Author here. It's mainly for k8s resources; but if you install operators like external-dns or something like crossplane into your cluster, you can manage infra too.
I've considered dropping terraform (openTofu) for our k8s resources since k8s is stateful anyway.
But that would complicate synchronization with resources outside of k8s, like tailscale, DNS, managed databases, cloud storage (S3 compatible) - and even mapping k8s ingress to load_balancer and external DNS.
So far I feel that everything in terraform is the most simple and reasonable solution - mostly because everything can be handled by a single tool and language.
> into your cluster
I guess the point is: what if you don't have a cluster.
And also: what manages the Kubernetes cluster lifecycle in the cloud provider, or on bare metal?
There is life before (and beyond) Kubernetes.
What alternative to terraform would one use to set up the whole cluster before provisioning any resources?
I currently have a custom script that is a mix between terraform and ansible that sets up a proxmox cluster, then a k3s cluster and a few haproxys with keepalived on top. Granted, maybe not the most standard setup.
Do you have a complex Ansible setup? For the few bespoke VMs I need, I've been able to get away with cloud init so far - but they're explicitly set up to be reasonable to nuke and recreate - if they had more personality and needed to be more managed as pets - I would probably need to reach for something like Ansible - or see if I could build images (vm or Docker).
But then with images I'm on the hook for patching... Not simply auto-patching via apt...
ok, that makes sense.
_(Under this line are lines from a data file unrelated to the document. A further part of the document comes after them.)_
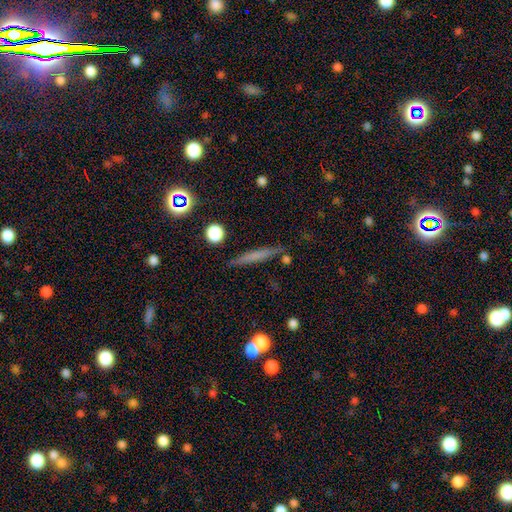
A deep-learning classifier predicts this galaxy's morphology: smooth 55%, featured or disk 35%, star or artifact 10%. Down the decision tree: how rounded — cigar-shaped (92%); merging — none (85%).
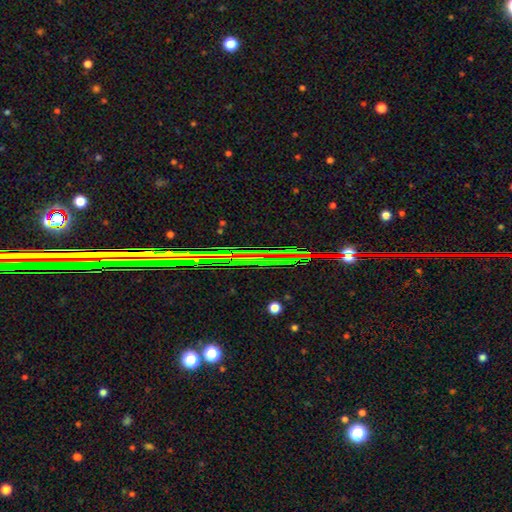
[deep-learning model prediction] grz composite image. It shows a star or artifact, not a galaxy (78%).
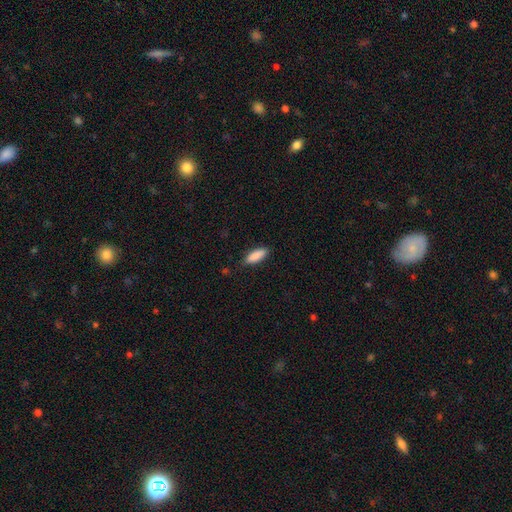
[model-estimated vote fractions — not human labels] Smooth or featured? Predicted: smooth (p=0.89). How rounded? Predicted: in between (p=0.67). Merging? Predicted: none (p=0.82).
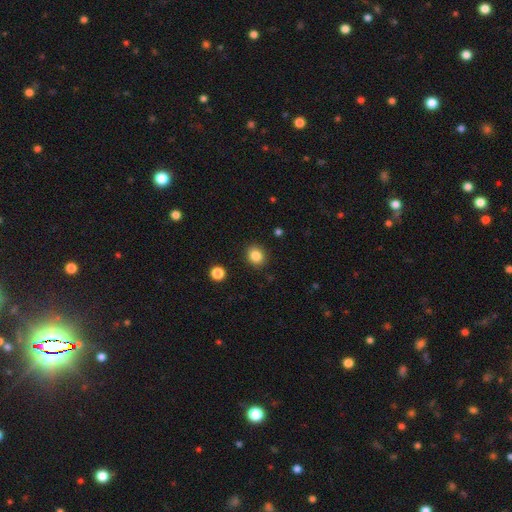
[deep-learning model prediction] Morphology: type=smooth (85%); roundness=round (72%); merging=none (89%).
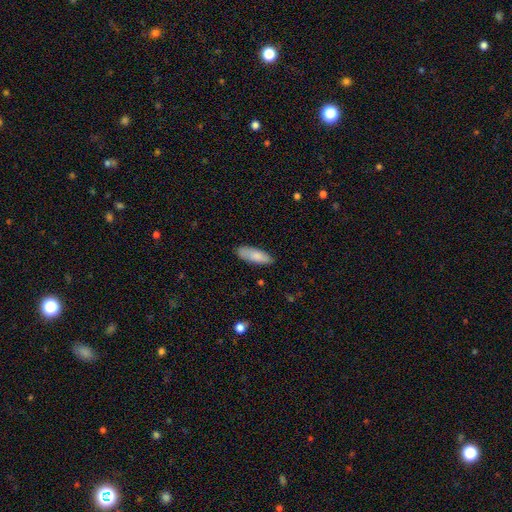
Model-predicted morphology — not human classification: Smooth or featured? Predicted: smooth (p=0.85). How rounded? Predicted: in between (p=0.65). Merging? Predicted: none (p=0.82).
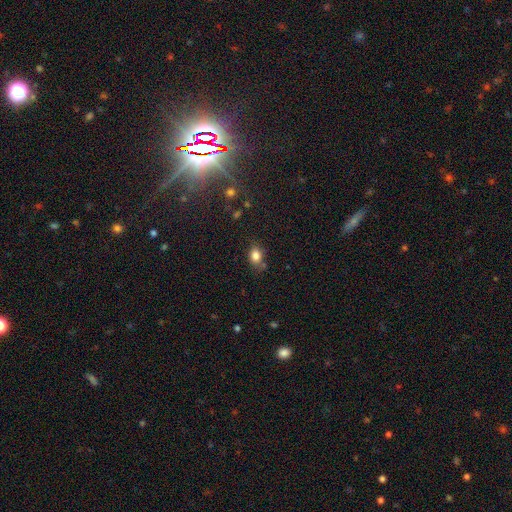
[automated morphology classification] Smooth or featured? Predicted: smooth (p=0.82). How rounded? Predicted: in between (p=0.60). Merging? Predicted: none (p=0.70).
A better Helm would be nice. timoni.sh is getting better and better, but Cue is a big hurdle.
Unfortunately, I'm not a big fan of the yaml-hell that crossplane is either.
But as a Terraform replacement systeminit.com is still the strongest looking contender.
> A better Helm would be nice.
Consider CDK8s (Typescript or Go) or Jsonnet. We evaluated Cue and the two aforementioned options and ended up with CDK8s using Typescript and it's incredibly powerful.
Hm... CDK8s just helps herding k8s yaml, nothing else?
There's nothing like terraform plan/apply?
I mean - some help wrangling yaml is welcome - but I already get (some) help from terraform with the k8s provider there...
Do you check in the generated yaml in git, or just the typescript code?
It’s just a dunk on terraform to promote yet another K8s provisioning thing.
> If you really do think that Terraform is code, then go try and make multiple DNS records for each random instance ID based on a dynamic number of instances. Correct me if I'm wrong, but I don't think you can do that in Terraform.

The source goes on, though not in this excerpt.